Are you looking for off the beaten path adventures in Iceland – that involve volcanoes?
The first time I went to Iceland I was determined to see a volcano. And I saw two – by going inside one – and flying above another.
Iceland’s Inside the Volcano tour takes you into the depths of the dormant Thrihnukagigur Volcano – located about 20km from the capital Reykjavik. The volcano last erupted 4000 years ago, creating a crater which didn’t collapse on itself and provided an open entrance.
The journey starts by hiking 3km to the volcano. It’s a fairly easy 45 minute hike past lava fields and lava tubes with an informative guide telling you all about Iceland’s volcanic history along the way.
The landscape out to the site features kilometres of lava fields and volcanoes. Iceland is certainly unique.
Once you reach the volcano, you’ll be provided with gloves, a harness and a helmet. The harness is just a safety measure for when you’re lowered in and out of the volcano.
Then you get into a contraption similar to what you see high rise window washers use, and are lowered down 120 metres to the bottom of the crater.
You’re then free to roam around the crater – navigating your way along the volcanic rock to the sides of the crater.
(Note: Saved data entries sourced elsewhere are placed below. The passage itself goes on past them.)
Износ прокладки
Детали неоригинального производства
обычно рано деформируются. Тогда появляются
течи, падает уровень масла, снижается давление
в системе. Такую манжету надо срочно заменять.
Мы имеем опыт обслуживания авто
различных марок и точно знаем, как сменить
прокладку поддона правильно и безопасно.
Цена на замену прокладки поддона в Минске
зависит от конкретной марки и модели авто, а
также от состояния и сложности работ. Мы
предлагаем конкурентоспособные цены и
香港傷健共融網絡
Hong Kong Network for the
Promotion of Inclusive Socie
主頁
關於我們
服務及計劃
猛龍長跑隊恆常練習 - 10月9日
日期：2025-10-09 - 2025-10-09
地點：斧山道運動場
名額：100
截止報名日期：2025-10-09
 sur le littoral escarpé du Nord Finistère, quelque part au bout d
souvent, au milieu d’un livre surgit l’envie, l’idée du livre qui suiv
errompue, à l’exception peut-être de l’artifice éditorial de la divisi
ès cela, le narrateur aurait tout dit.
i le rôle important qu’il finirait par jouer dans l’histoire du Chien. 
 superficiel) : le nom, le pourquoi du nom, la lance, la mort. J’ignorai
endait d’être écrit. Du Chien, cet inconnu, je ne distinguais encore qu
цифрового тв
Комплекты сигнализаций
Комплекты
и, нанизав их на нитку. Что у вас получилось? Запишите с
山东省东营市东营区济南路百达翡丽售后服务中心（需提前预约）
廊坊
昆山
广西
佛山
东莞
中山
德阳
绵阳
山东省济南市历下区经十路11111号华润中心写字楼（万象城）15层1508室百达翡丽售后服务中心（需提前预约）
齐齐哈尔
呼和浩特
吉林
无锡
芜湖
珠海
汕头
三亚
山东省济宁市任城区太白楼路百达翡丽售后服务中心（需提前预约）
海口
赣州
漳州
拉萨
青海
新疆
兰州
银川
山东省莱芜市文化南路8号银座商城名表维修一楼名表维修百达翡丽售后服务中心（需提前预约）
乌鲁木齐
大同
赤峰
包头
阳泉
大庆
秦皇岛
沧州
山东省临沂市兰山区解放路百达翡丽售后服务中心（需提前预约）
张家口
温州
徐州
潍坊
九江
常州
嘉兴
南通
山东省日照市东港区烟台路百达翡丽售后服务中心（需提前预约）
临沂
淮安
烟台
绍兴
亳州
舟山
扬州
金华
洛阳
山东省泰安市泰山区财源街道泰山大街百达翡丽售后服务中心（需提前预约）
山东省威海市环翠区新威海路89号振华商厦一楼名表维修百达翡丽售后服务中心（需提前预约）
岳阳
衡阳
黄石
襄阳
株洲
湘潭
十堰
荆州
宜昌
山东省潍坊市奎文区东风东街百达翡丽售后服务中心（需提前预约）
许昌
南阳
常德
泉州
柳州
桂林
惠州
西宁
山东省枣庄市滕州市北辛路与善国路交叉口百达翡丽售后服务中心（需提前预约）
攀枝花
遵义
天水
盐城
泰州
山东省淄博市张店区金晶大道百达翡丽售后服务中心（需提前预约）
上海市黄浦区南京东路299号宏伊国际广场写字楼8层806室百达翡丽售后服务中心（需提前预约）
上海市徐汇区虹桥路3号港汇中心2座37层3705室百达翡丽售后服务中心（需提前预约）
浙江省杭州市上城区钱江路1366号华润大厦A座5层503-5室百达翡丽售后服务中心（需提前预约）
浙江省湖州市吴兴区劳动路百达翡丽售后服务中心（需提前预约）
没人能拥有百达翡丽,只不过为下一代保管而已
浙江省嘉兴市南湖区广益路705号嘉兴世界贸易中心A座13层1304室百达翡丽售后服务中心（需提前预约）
It was a pretty cool experience. How many people can say they’ve gone inside a volcano?
The tour operates from May to October with several tours daily. Cost of the tour is $360 USD. Yes, it’s ridiculously expensive (get used to it in Iceland) but it’s a unique experience that I’m certainly glad I did.
A bird’s eye view of volcanoes
Another bucket list activity is flying over Icelandic volcanoes with Reykjavik Helicopters.
There were so many times I said ‘wow’ during the hour long flight and almost couldn’t believe the beauty of what I was seeing below me.
I flew out of Reyjkavik over the lava fields, and then headed past the Seljandafoss waterfall, across the black sand beaches near Vik and then over the Eyjafjallajökull volcano – infamous for the 2010 eruption that grounded flights across Europe due to its volcanic ash cloud.
Even at the height of summer, the volcano is covered in a thick blanket of snow while the mountains around it are bright green.
It was breathtaking hovering above the snow covered slopes of Eyjafjallajokull Volcano and seeing the volcanic influenced landscapes around it.
During the flight I also saw the Hekla Volcano and got close enough to see some hikers making their way up. Hekla is another of Iceland’s most active volcanoes.
Reykjavik Helicopters can package up a flight for you that will suit your needs. The more people you get to come along with you, the cheaper it gets per person.
The Secret Lagoon
Sure you’ve heard of the Blue Lagoon – but what taking a dip in the Secret Lagoon?
The Secret Lagoon is a thermal pool heated by geothermal energy, and it’s located near the village of Fludir – about an hour’s drive from Reykjavik.
The geothermal waters remain a steady 38-40 degrees year round.
There’s a short trail around the lagoon to see the boiling and spouting hot springs around the Secret Lagoon pool.
The Secret Lagoon has showers and change rooms. Entry is $21 USD.
Things You Should Know
- Wear running shoes and bring a couple of layers with you on the Inside a Volcano tour. Icelandic weather can be unpredictable and the temperature inside the volcano averages about five degrees.
- The main route around Iceland is a ring road and most attractions are very clearly signed.
- If you have your own wheels, make sure you bring your swimmers with you. You never know when you’ll come across a great thermal pool to take a dip.
- Iceland is expensive and it’s guaranteed to hurt your bank balance. Cut down some of your costs by staying in hostels. The hostels in Iceland are a very high standard and have kitchens so you don’t have to eat out all the time.
- If you don’t have the cash to splurge on the larger thermal lagoons, you can head to your local swimming pool in Reykjavik. The swimming pool complexes in Reykjavik are also heated through geothermal energy and cost around $7 USD to enter.